All-in-one accounts allow you to use your home loan as your main financial product. In fact this is the way you will get the most benefit from it.

There is no point having another savings account or transaction account with money in it, unless it is earning a higher interest rate than the rate you are paying on your home loan. (You also need to consider the tax you will pay on the interest you earn with the savings or transaction account. Funds offsetting your loan balance don’t incur taxable interest, despite earning an effective interest rate equal to the home loan interest rate.)

To use an all-in-one account as your main financial tool it has to meet your needs. For example, if you write cheques, it has to have a cheque book facility.

The cost of making frequent, small withdrawals to leave as much money in your account as possible also needs to be considered. Excess withdrawal fees charged on transaction accounts are a common cause of concern and, for many people, can surpass the interest you earn. Most all-in-one home loan accounts, or home loans with a linked 100% offset account, allow a number of free transactions each month, after which you are charged for each transaction.

Many institutions charge different amounts for different types of transactions. For most institutions, the listed fee applies to their own ATMs, plus those of affiliated institutions. The fee may be higher if you use a non-preferred ATM.

Also, in many cases, transactions from non-preferred ATMs incur a charge, whether or not you have exceeded your limit.

All the loans offer at least some free transactions per month. However, it is important to keep any monthly account-keeping fee in mind. It is also a good idea to consider how many free transactions you actually need.

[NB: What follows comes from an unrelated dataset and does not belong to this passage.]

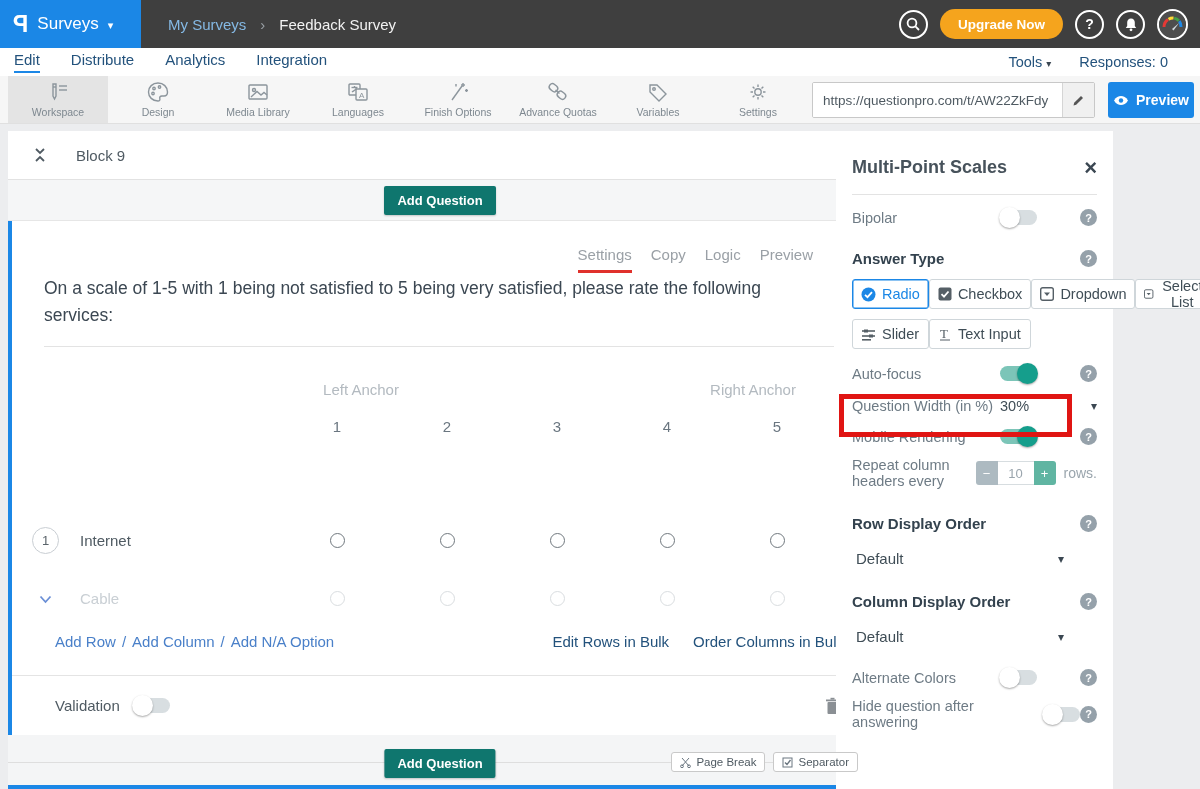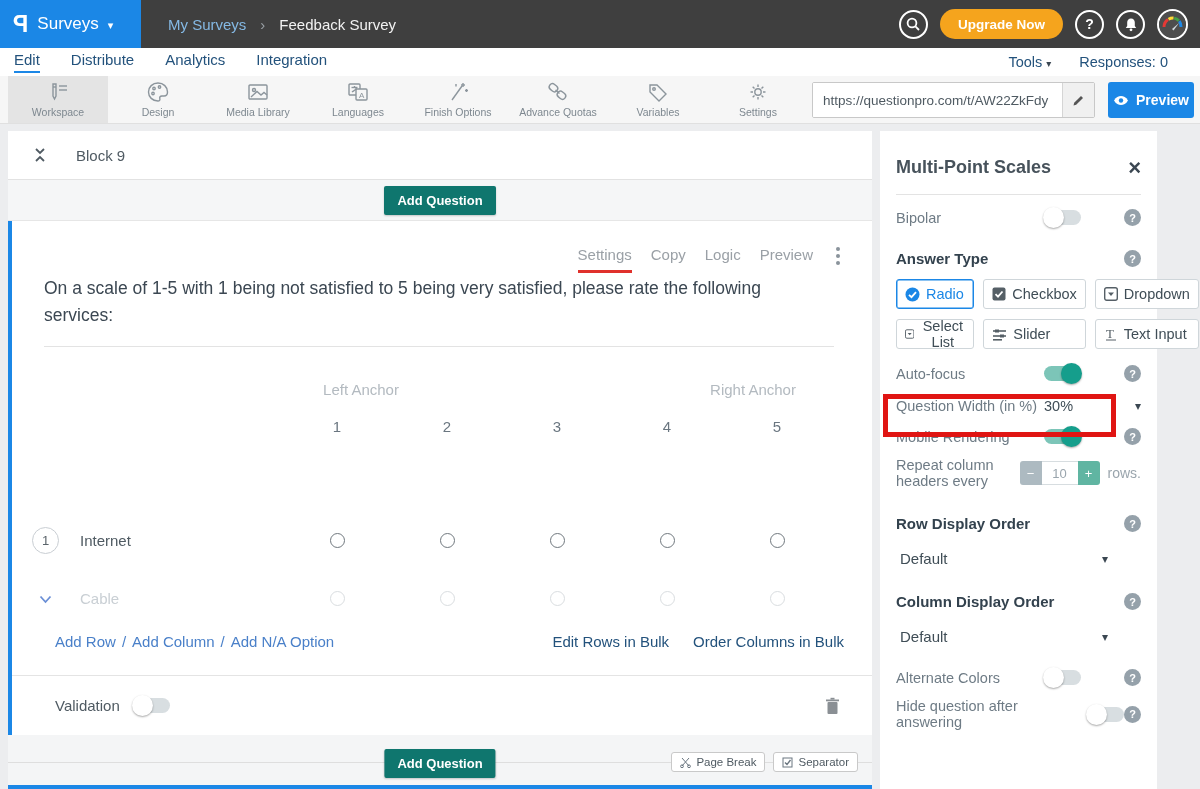"Multi-Point Scales" .sidebar { left: 880px -> 836px }
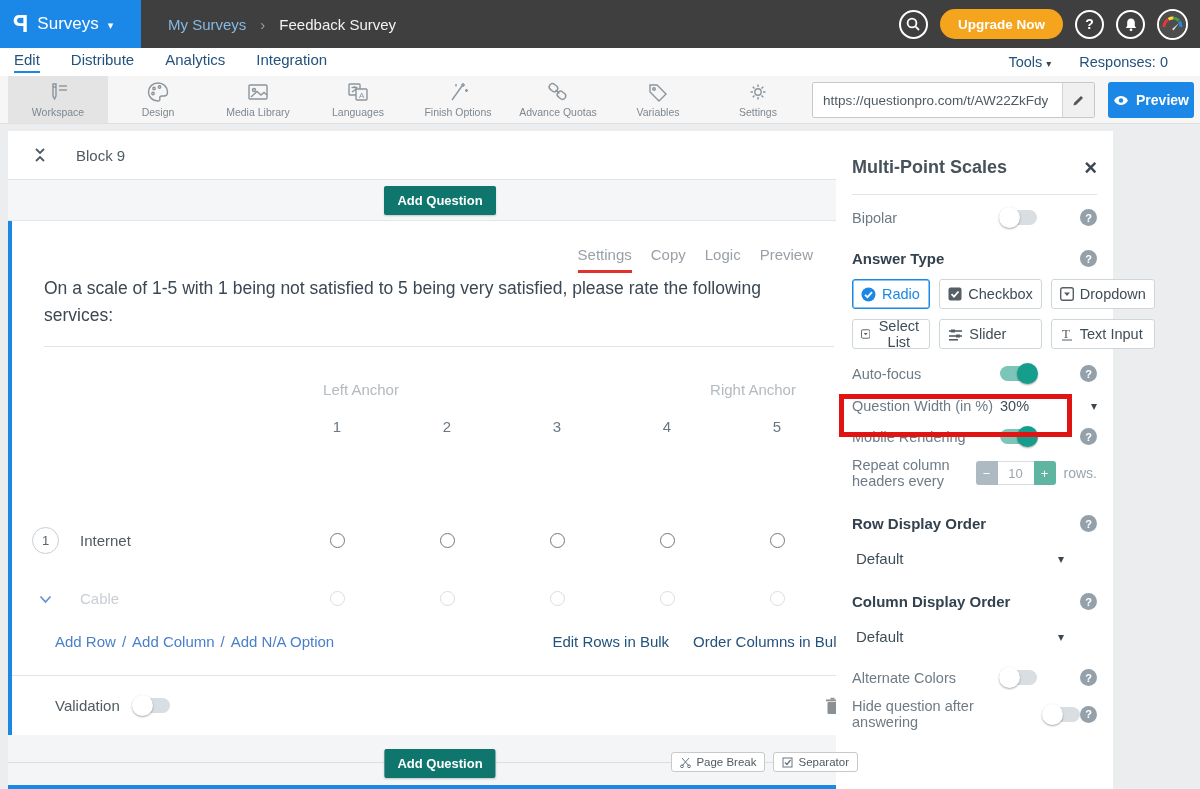"Radio" .at-grid { gap: 10px 9px -> 10px 0; grid-template-columns: 1fr 1fr 1fr -> 1fr 1fr 1fr 1fr }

As mentioned, one of the most effective ways of using these types of loans is in conjunction with a credit card with interest-free days, and paying off the credit card in full at the end of the interest-free period.

If you were able to put all of your expenses on your credit card you would only need one free transaction per month to transfer money from your home loan to your credit card account.

How much flexibility do you really need?
Generally speaking, as the interest rate rises so does the flexibility of the loan. To put things into perspective, say you are paying a rate 1.5% lower for a basic, no-frills loan compared with the rate charged on a feature-laden standard variable loan.

On a $100,000 loan over a period of 25 years, where only the regular repayment is made each month, this equates to interest of approximately $640 a month versus $730 a month, or in terms of total interest over the term of the loan, approximately $91,000 versus $120,000.

To be better off with the more flexible loan you have to be able to use the greater flexibility to create significant savings.

The main factor this will depend on is the amount of income you are able to leave in the home loan account and for how long.

The point that makes evaluating the difference between flexible and more traditional loans very difficult is the actual amount which is paid towards the loan per period.

As long as you are able to make additional payments at no cost, regardless of the loan, the more you pay, the faster you will pay off the loan and the less interest you will incur.

Having your salary paid directly into your loan account or a 100% offset account may in effect lead to you paying more towards your home loan because of a natural reluctance to withdraw money from your loan account, but this is really only a psychological effect. The same amount could be paid on a basic variable loan, although you would have to make the additional payments yourself.

The factor which needs to be measured to effectively compare the loans which allow you to offset all your income against the loan balance with those that do not, is the reduction in the interest charged due to the offset effect. This is rather difficult to do, especially when you are taking advantage of a credit card with interest-free days.

To come out ahead you need to be able to reduce your loan balance for a period of time such that the amount on which interest is calculated reduces the amount of interest you pay, so it is less than it would have been if you had taken out a loan without this facility.